February reading list

We talk with Eva Jacobi, the bookstore manager at Schloss Elmau about her favourite recommendations for the month of February. How important is the atmosphere when buying books and how reading enriches her life.

IRMA: What makes your bookstore unique?
EVA JACOBI: The Book Shop in Schloss Elmau has a unique location in the middle of the Bavarian Alps. Our customers are on vacation when they visit our bookstore, so they are quite open-minded and interested in experiencing other lives and worlds than ours.
I like that there is time and space to have very personal conversations not only about books but about life as a whole.

IRMA: What inspires you when you are visiting fairs to buy books for the upcoming season?
EVA JACOBI: Books about other cultures and ways of life other than our own and
and bibliophile editions that arouse curiosity.

The bookstore at Schloss Elmau

IRMA: Do you read different books at the same time, or one after the other. What is the advantage of doing so?
EVA JACOBI: I almost always read several books at the same time.
I like to decide in the moment which book suits my mood and what I can open myself up to.

IRMA: Can you tell us about a biography where you have learned a lot from, for your own life.
EVA JACOBI: I admire the journalist Natalie Amiri for her courage. With her reporting, she raises our awareness of the crises in our world and emphasises our responsibility, precisely because we have the privilege of being able to live in freedom and prosperity.

IRMA: There are some books that make a difference, you will think of them even after you have read them a long time ago, do you have a tip how to create an archive for these kinds of books?

Eva Jacobi from the bookstore at Schloss Elmau

 

EVA JACOBI: There are often individual sentences that contain so much truth that it’s worth writing them down and internalizing them.

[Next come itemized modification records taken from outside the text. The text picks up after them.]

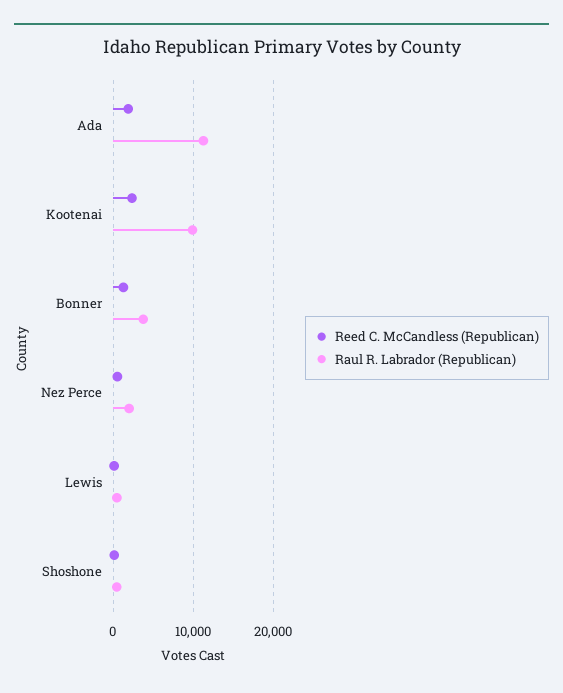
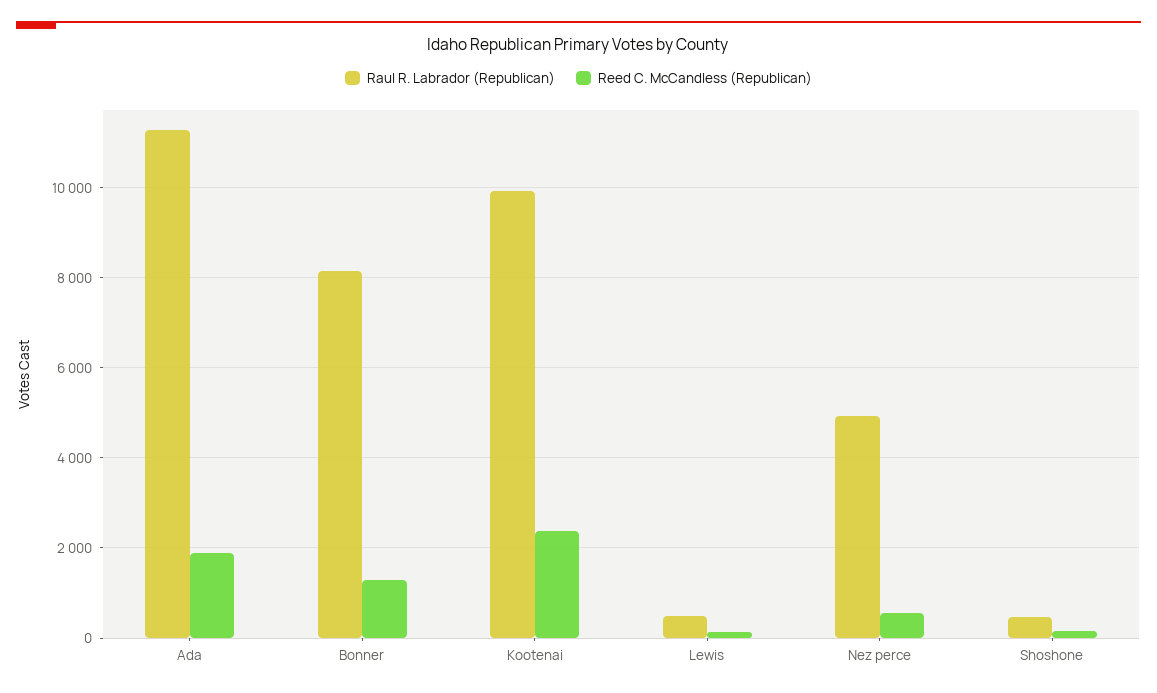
  {
    "Reed C. McCandless (Republican)": {
      "Ada": 1800,
      "Kootenai": 2400,
      "Bonner": 1200,
      "Nez Perce": 600,
      "Lewis": 200,
      "Shoshone": 200
    },
    "Raul R. Labrador (Republican)": {
      "Ada": 11200,
      "Kootenai": 10000,
-     "Bonner": 4000,
+     "Bonner": 8200,
-     "Nez Perce": 2000,
+     "Nez Perce": 5000,
      "Lewis": 400,
      "Shoshone": 400
    }
  }

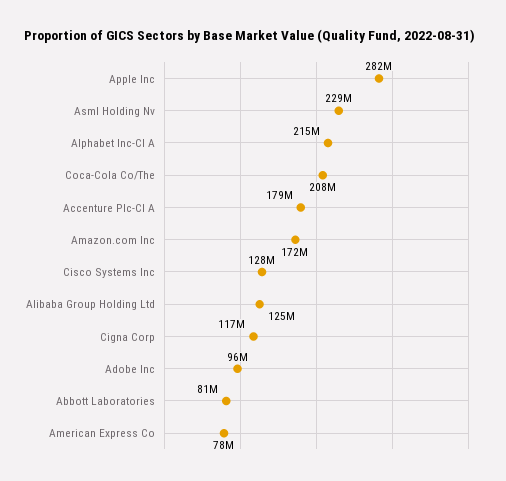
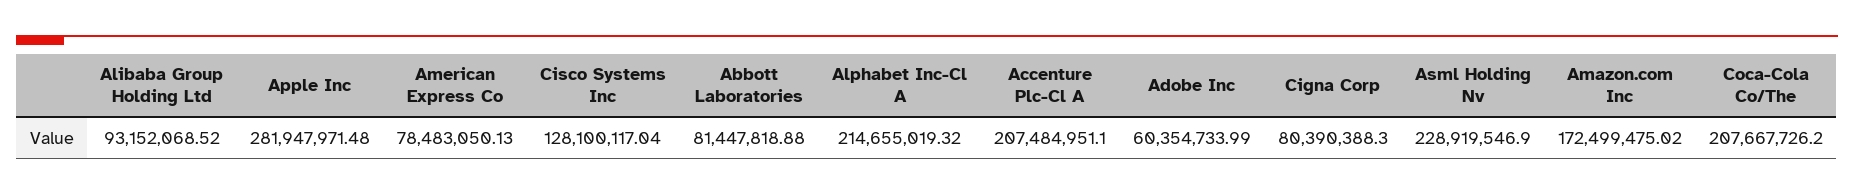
  {
    "Apple Inc": 281947971.48,
    "Asml Holding Nv": 228919546.9,
    "Alphabet Inc-Cl A": 214655019.32,
    "Coca-Cola Co/The": 207667726.2,
-   "Accenture Plc-Cl A": 179000000,
+   "Accenture Plc-Cl A": 207484951.1,
    "Amazon.com Inc": 172499475.02,
    "Cisco Systems Inc": 128100117.04,
-   "Alibaba Group Holding Ltd": 125000000,
+   "Alibaba Group Holding Ltd": 93152068.52,
-   "Cigna Corp": 117000000,
+   "Cigna Corp": 80390388.3,
-   "Adobe Inc": 96000000,
+   "Adobe Inc": 60354733.99,
    "Abbott Laboratories": 81447818.88,
    "American Express Co": 78483050.13
  }

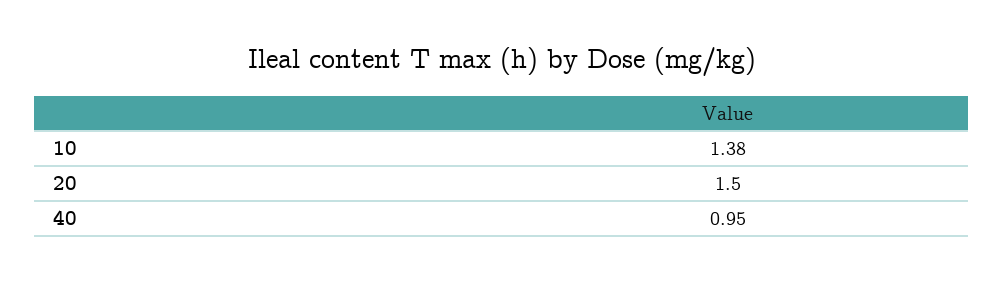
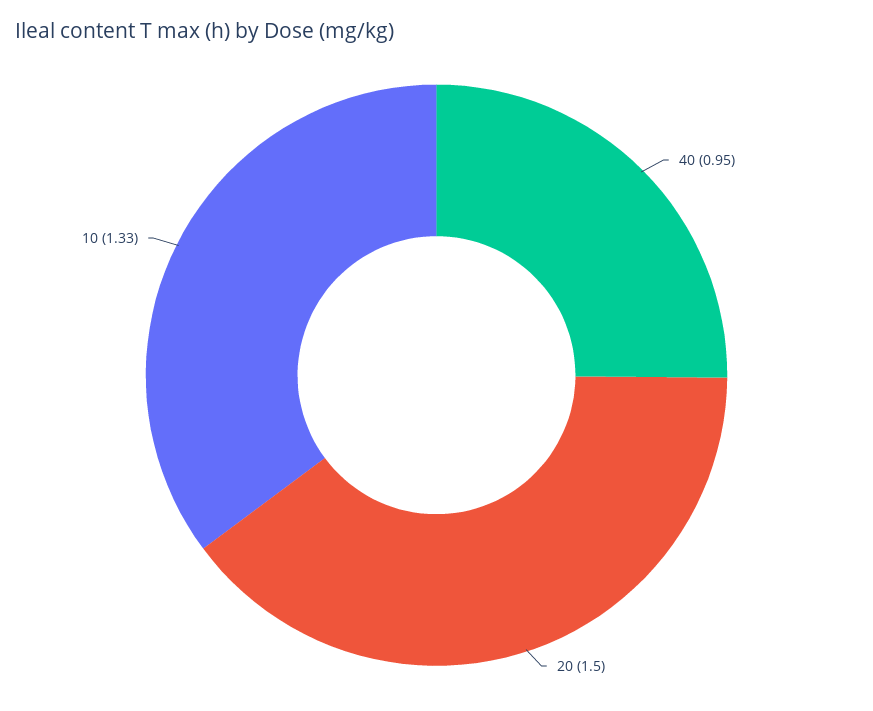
  {
-   "10": 1.38,
+   "10": 1.33,
    "20": 1.5,
    "40": 0.95
  }

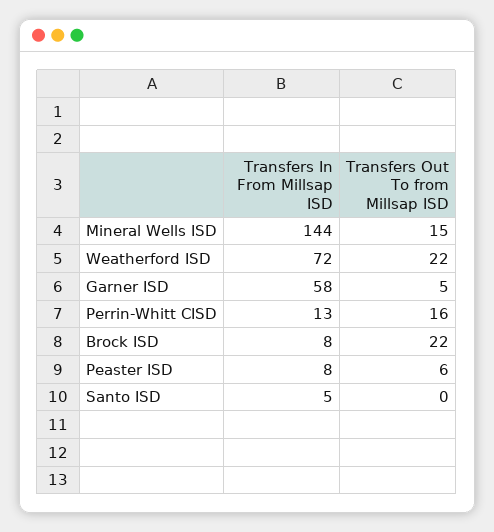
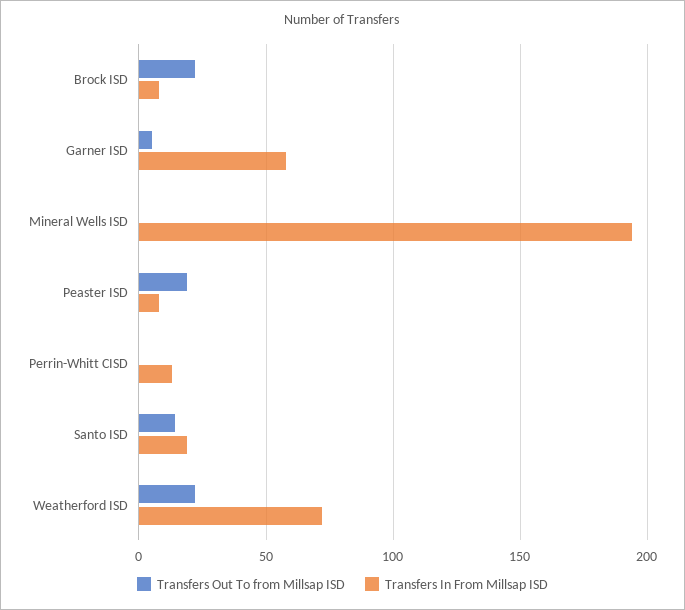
  {
    "Transfers In From Millsap ISD": {
-     "Mineral Wells ISD": 144,
+     "Mineral Wells ISD": 195,
      "Weatherford ISD": 72,
      "Garner ISD": 58,
      "Perrin-Whitt CISD": 13,
      "Brock ISD": 8,
      "Peaster ISD": 8,
-     "Santo ISD": 5
+     "Santo ISD": 20
    },
    "Transfers Out To from Millsap ISD": {
-     "Mineral Wells ISD": 15,
+     "Mineral Wells ISD": 0,
      "Weatherford ISD": 22,
      "Garner ISD": 5,
-     "Perrin-Whitt CISD": 16,
+     "Perrin-Whitt CISD": 0,
      "Brock ISD": 22,
-     "Peaster ISD": 6,
+     "Peaster ISD": 20,
-     "Santo ISD": 0
+     "Santo ISD": 15
    }
  }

IRMA: The best companion when reading a book?
EVA JACOBI: I like to read on long train journeys, so I feel like I’m travelling in my head and immersing myself in other lives and worlds.

 

ABOUT EVA:
She studied at Ludwig-Maximilians-University in Munich German Studies and History and started working as a trainee at a grammar school. As she preferred talking rather to individuals than a group of people she decided to switch to the book trade business and she now works since 2015 at the bookstore in Schloss Elmau, Bavaria .

 

FEBRUARY READING LIST

Elisa Shua Dusapin
Winter in Sokcho
The artist Kerrand and the first-person narrator, a young receptionist, meet in barren, cold Sockcho on the coast of South Korea. While reading this small book, you can feel the loneliness of the artist and the receptionist as well as their longing for new paths in life.
Creating this incomparable atmosphere with so few words shows a special sense of language.

Katie Kitamura
Intimacies
A homeless interpreter at the International Criminal Court in The Hague struggles with the task of translating the words of a war criminal.
“Intimacies” represents a search for identity and the struggle to find words for the unspeakable and the question of whether and how contradictions in life can be endured.

J.M.Coetzee
The Pole and Other Stories
This love story of a pianist shows in a subtle way how every person has qualities that remain hidden and mysterious to the other person or to themselves for a long time. “The Pole” is an example of how difficult it can be to express feelings in language and music.

Tarjee Vesaas
The Ice Palace
About the magic of an emerging friendship between girls in a Norwegian village society.
The mysterious beauty, but above all the danger that emanates from the icy cold and the frozen waterfall, can be experienced in an incomparable way with Unn and Siss.

Romain Gary
(Émile Ajar)
The Life before us
Momo, an Arab boy without parents, and Madame Rosa, a Jewish ex-prostitute, defy their hard lives as best they can.
With an incomparable tone and special humour, Momo tells in his own way how he doesn’t let worries get him down.